▸ Trecho:
* * * * * * * * *
E o que é que impede esta humildade, este endeusamento bom? A soberba. Esse é o pecado capital que conduz ao endeusamento mau. A soberba leva-nos a seguir - mesmo nas questões mais triviais - a insinuação apresentada por Satanás aos nossos primeiros pais: Abrir-se-ão os vossos olhos e sereis como Deus, conhecedores do bem e do mal. Lê-se também na Escritura que o princípio da soberba é afastar-se de Deus. Porque este vício, uma vez arraigado, influi em toda a existência do homem, até se converter no que São João chama a superbia vitae, a soberba da vida.

Soberba? De quê? A Escritura Santa estigmatiza a soberba com acentos trágicos e cômicos ao mesmo tempo: De que te ensoberbeces, pó e cinza? Já em vida vomitas as entranhas. Uma ligeira doença, e o médico sorri: o homem que hoje é rei amanhã estará morto.

Quando o orgulho se apossa da alma, não é de estranhar que venham detrás todos os vícios, como que em fila: a avareza, as intemperanças, a inveja, a injustiça. O soberbo tenta inutilmente destronar Deus - que é misericordioso para com todas as criaturas -, a fim de se instalar ele no sólio divino, ele que atua com entranhas de crueldade.
* * * * * * * * *
▸ Instrução de trabalho A: Resuma em duas frases o trecho sobre a soberba.
▸ Instrução de trabalho B:
Responda às perguntas sobre o trecho da soberba, marcando cada resposta como a pergunta correspondente:
(i) Segundo a Escritura, qual é o princípio da soberba?
(ii) Que nome dá São João à soberba quando ela se converte em algo que influi em toda a existência do homem?
(iii) Quais vícios vêm detrás quando o orgulho se apossa da alma?
Os registros não têm relação com o trecho.

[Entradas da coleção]
* * * * * * * * *
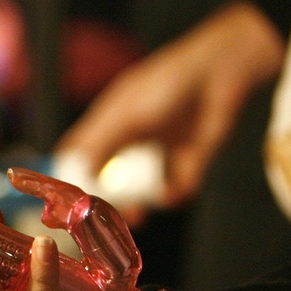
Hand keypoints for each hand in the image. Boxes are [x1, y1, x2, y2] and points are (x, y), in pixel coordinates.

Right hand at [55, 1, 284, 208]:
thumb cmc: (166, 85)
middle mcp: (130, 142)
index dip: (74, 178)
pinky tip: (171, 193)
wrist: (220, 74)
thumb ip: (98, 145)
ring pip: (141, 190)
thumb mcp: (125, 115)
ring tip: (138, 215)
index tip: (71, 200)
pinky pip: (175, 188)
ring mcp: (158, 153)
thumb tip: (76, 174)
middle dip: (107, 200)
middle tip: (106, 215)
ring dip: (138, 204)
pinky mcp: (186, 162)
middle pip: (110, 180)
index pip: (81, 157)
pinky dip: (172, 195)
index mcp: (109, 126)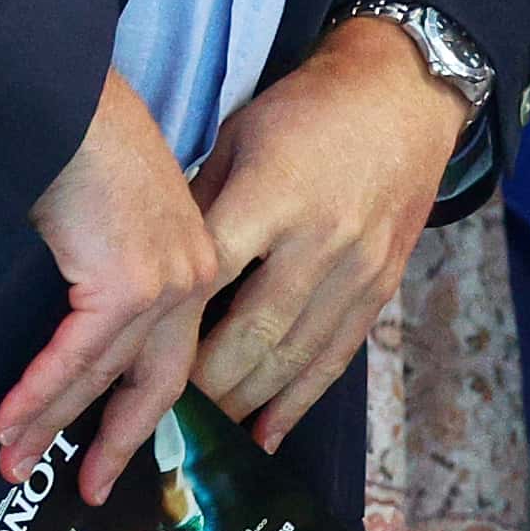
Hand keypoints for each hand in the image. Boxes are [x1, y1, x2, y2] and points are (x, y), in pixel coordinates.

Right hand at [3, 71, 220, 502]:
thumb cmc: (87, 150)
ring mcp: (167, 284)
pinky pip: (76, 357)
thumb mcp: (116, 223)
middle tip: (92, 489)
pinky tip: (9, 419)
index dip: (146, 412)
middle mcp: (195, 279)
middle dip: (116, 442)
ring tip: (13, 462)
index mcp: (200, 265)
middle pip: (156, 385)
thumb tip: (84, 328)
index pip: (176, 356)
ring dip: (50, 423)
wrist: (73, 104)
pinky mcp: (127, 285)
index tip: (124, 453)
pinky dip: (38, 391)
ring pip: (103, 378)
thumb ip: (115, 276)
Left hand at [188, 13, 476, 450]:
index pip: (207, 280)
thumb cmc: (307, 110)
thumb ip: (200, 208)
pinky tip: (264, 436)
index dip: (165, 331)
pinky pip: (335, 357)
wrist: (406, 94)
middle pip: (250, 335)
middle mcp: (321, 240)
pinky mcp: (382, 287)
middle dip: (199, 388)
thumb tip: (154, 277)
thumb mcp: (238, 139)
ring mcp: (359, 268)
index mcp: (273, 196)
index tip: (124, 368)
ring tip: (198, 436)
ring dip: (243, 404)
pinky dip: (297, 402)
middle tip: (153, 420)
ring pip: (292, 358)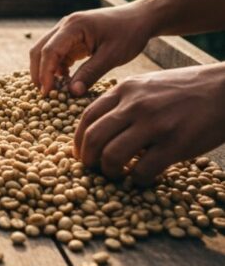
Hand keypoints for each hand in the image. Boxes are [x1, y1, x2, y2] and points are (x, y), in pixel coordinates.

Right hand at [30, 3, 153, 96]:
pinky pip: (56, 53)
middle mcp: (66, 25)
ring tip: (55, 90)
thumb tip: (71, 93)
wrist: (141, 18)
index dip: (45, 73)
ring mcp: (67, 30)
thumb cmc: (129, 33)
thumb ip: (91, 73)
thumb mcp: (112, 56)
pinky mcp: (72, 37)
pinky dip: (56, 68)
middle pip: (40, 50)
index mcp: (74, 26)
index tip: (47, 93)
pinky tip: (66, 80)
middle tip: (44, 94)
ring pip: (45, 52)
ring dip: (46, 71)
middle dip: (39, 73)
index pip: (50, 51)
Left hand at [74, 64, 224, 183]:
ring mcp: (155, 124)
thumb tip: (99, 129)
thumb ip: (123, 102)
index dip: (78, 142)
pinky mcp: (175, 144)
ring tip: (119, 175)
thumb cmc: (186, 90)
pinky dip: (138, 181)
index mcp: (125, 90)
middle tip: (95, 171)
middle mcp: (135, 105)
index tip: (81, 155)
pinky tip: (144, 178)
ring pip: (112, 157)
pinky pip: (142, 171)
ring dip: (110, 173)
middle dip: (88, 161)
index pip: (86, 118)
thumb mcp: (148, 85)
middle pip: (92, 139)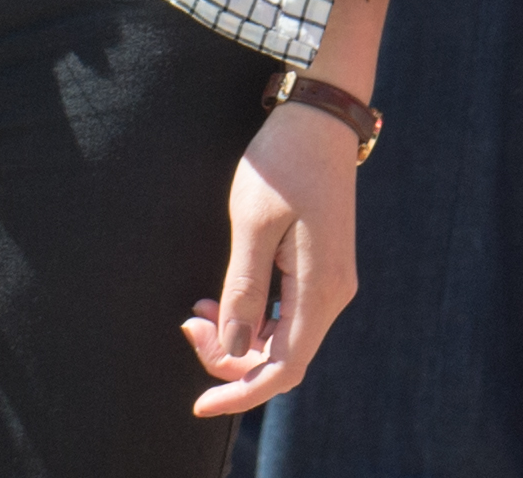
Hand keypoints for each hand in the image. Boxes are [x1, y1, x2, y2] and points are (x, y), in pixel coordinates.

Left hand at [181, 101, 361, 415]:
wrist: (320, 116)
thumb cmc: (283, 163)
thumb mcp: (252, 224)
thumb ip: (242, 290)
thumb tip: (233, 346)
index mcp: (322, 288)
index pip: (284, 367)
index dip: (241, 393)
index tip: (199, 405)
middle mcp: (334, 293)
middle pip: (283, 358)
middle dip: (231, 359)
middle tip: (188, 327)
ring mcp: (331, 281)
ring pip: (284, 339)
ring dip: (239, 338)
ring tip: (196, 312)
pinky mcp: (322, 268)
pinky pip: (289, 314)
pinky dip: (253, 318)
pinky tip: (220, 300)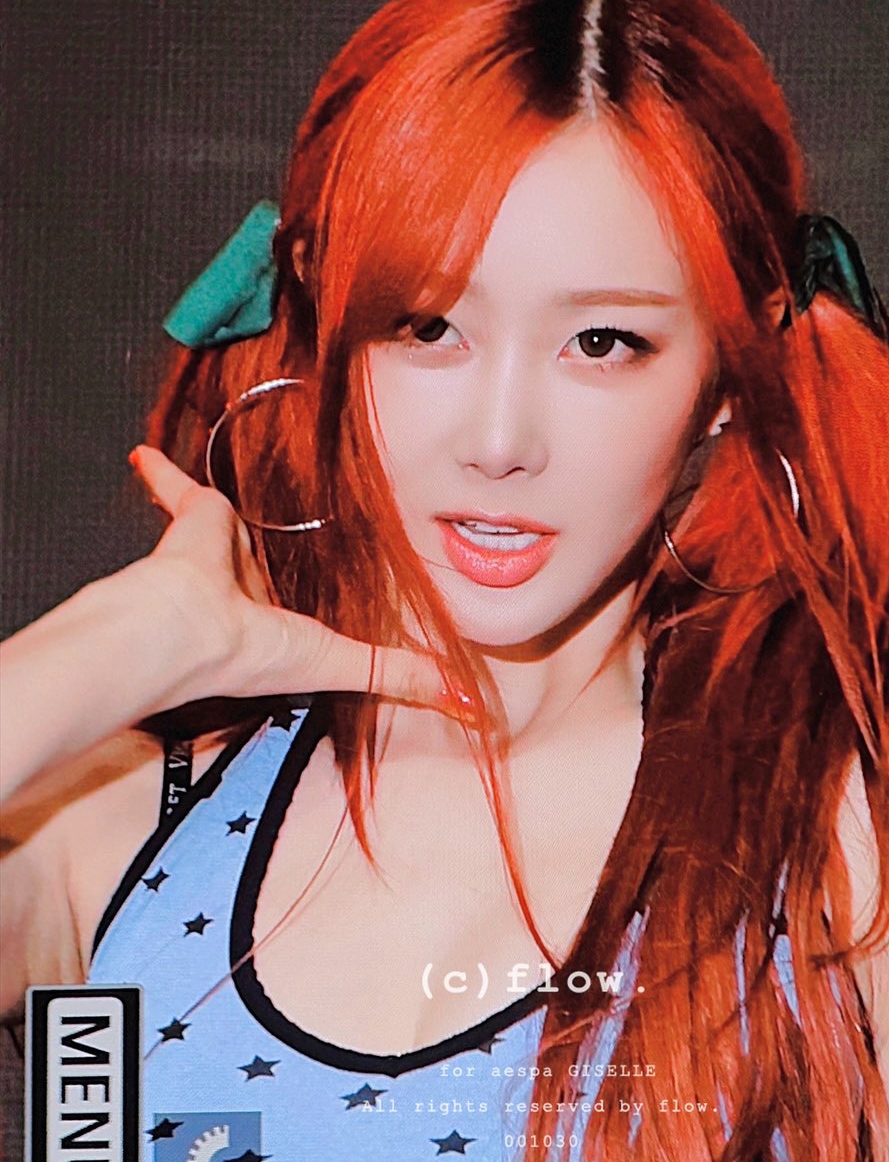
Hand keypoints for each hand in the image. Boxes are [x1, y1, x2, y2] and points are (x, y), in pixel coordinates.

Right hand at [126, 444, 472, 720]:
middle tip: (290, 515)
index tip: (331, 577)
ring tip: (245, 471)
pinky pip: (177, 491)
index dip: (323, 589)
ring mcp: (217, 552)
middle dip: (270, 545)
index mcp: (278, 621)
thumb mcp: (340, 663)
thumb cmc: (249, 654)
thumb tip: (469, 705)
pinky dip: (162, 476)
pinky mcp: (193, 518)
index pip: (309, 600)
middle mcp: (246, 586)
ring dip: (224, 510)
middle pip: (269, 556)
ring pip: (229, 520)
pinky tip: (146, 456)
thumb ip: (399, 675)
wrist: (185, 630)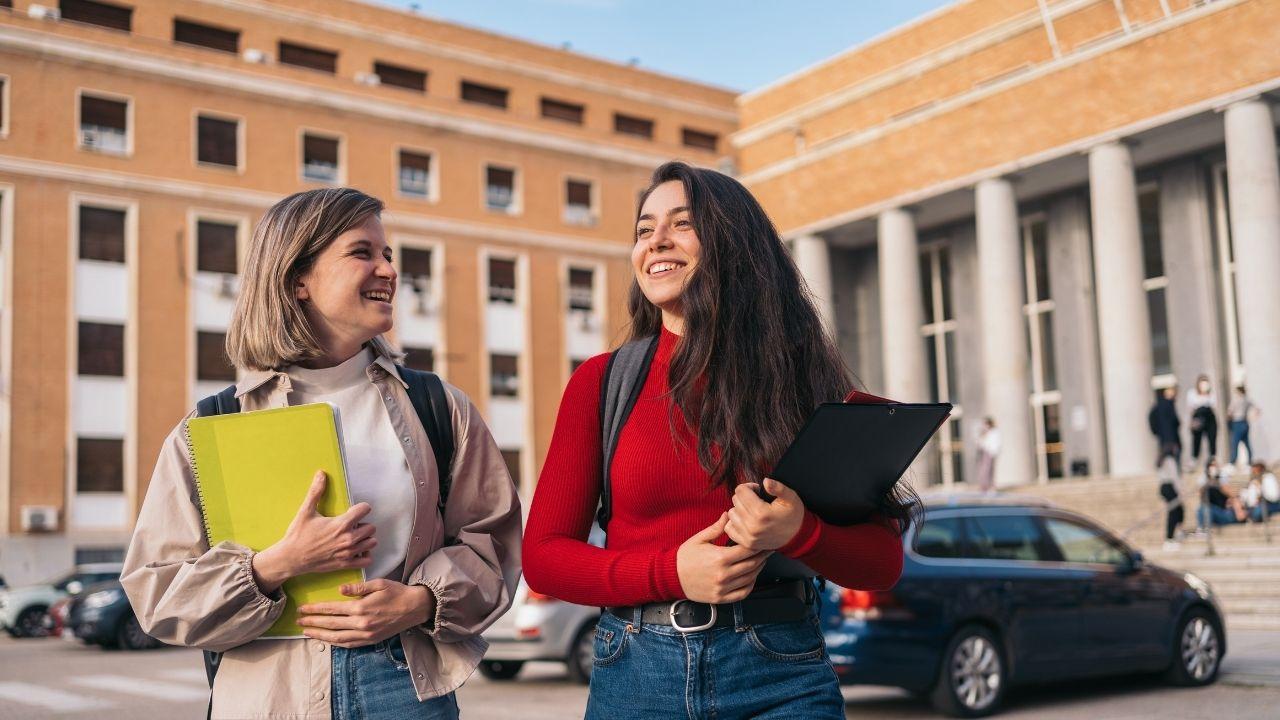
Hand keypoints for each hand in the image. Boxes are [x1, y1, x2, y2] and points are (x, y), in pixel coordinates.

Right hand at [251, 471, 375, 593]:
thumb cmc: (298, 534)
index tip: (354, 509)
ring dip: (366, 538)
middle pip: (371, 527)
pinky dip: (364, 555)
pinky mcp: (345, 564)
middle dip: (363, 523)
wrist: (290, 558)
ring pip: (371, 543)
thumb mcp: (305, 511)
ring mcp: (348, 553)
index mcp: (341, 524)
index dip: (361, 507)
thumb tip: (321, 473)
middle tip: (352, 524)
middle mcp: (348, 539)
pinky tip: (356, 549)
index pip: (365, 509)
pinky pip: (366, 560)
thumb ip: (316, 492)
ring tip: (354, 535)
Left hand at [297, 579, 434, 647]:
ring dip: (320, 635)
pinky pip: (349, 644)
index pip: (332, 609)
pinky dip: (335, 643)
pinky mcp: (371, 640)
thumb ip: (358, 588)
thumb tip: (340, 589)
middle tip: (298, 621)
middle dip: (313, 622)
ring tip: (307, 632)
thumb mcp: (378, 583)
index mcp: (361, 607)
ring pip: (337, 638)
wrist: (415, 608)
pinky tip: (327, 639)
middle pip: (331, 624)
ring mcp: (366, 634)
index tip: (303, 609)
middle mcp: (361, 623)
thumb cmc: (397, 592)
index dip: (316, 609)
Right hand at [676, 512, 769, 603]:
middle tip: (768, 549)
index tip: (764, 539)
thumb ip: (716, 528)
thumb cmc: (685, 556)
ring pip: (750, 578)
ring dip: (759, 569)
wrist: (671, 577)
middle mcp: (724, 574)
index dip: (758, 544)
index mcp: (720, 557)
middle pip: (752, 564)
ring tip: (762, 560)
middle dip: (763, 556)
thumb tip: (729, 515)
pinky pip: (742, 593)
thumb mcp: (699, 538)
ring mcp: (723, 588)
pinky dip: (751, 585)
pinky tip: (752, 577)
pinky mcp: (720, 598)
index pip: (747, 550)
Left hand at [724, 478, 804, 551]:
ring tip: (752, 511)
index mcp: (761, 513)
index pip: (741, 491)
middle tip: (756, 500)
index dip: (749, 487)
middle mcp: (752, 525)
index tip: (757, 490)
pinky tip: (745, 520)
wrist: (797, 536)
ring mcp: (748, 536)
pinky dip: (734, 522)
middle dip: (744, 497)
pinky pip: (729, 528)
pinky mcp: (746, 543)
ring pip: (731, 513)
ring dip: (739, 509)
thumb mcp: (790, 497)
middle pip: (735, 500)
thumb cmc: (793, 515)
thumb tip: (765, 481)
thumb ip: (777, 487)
* * * * * * * * *
▸ Resposta do exercício A: A soberba é o pecado capital que conduz ao endeusamento mau e nos leva a seguir a insinuação de Satanás aos primeiros pais; uma vez arraigada, influi em toda a existência do homem até se converter na soberba da vida. Quando o orgulho se apossa da alma, vêm detrás todos os vícios, e o soberbo tenta inutilmente destronar Deus para se instalar no sólio divino.

▸ Resposta do exercício B:
(i) Afastar-se de Deus.
(ii) Superbia vitae, a soberba da vida.
(iii) A avareza, as intemperanças, a inveja e a injustiça.